[SOURCE TEXT]
______

The third is religion: The average Phelan doesn't really concern themselves with faith, though they have plenty of mystical touches to their lives. Religion is left to specialists, the Aos Diaones, the Druids. The Druids are trained to serve as intermediaries between the spiritual and real worlds, which the Phelan believe exist directly in concert with one another. Phelan religion is very immediate; they believe in no afterlife and don't really concern themselves with happenings after death, instead believing there are secret plans and ways for the world that the wise Druids must read so they can keep everything on the proper track according to the signs and portents. Most of their festivals are about celebrating the life they have now, and worshiping the power of nature around them. Phelan gods are animistic representations of the natural forces around them. Druids keep to their own, performing their rites and propitiation in secret and preserving their own hidden tradition as they advise the clans.

Among the Phelan, social status is determined by owned property. A Chieftain or King is someone who owns the property of the entire clan, and technically all others rent their property from the Chieftain or receive it as gifts and honors. Rich nobles will be called Flaith, translating to Prince or Princess, and are marked by possessing plenty of land and many, many lizard-cows. Aires are also considered nobles, but pay rent to the Flaith and Chieftain for their property and consist of those whose goods are primarily moveable. Skilled craftsmen, rich merchants, some Brehona, etc will make up the Aires of a clan. All nobles wear a torc to mark their status; any outside who happens to wear similar as decoration is bound to get themselves into trouble for impersonating a noble.

______

[SOURCE INFORMATION]
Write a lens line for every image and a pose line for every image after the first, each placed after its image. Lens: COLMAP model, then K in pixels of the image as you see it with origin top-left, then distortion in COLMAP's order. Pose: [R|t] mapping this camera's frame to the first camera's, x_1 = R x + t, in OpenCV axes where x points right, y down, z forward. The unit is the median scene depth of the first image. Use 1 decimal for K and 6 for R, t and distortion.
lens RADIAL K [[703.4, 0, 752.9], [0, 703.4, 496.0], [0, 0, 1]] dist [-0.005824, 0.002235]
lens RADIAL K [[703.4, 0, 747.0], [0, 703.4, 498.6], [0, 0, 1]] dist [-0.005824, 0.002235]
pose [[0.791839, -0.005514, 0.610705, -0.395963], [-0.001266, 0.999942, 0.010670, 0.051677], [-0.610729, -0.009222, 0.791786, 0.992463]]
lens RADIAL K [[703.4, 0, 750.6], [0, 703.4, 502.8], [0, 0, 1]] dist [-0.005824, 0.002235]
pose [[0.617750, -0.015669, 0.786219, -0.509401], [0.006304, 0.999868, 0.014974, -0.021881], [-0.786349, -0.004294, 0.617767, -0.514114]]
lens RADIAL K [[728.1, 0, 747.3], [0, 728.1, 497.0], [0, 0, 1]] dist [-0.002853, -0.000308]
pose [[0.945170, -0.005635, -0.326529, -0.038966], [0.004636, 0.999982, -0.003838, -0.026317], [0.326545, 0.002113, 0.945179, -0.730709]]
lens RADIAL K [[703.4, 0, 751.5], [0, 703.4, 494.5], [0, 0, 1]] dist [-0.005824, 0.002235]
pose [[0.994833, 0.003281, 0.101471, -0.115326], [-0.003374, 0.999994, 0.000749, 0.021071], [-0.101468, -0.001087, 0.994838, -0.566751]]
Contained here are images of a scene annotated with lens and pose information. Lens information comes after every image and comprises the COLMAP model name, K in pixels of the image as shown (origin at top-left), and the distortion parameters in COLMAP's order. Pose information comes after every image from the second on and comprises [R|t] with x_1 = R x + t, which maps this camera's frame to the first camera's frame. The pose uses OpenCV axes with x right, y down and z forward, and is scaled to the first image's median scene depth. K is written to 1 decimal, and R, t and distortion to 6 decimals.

______

[ABOUT THIS TASK]
Answer these questions from the text on the Phelan:
1. Who handles religion among the Phelan?
2. What determines a Phelan's social status?
3. What do all Phelan nobles wear to mark their status?
The listing was taken from a different source than the text.

[ANSWER FOR THE TASK]
1. Specialists called the Aos Diaones, the Druids.
2. Owned property.
3. A torc.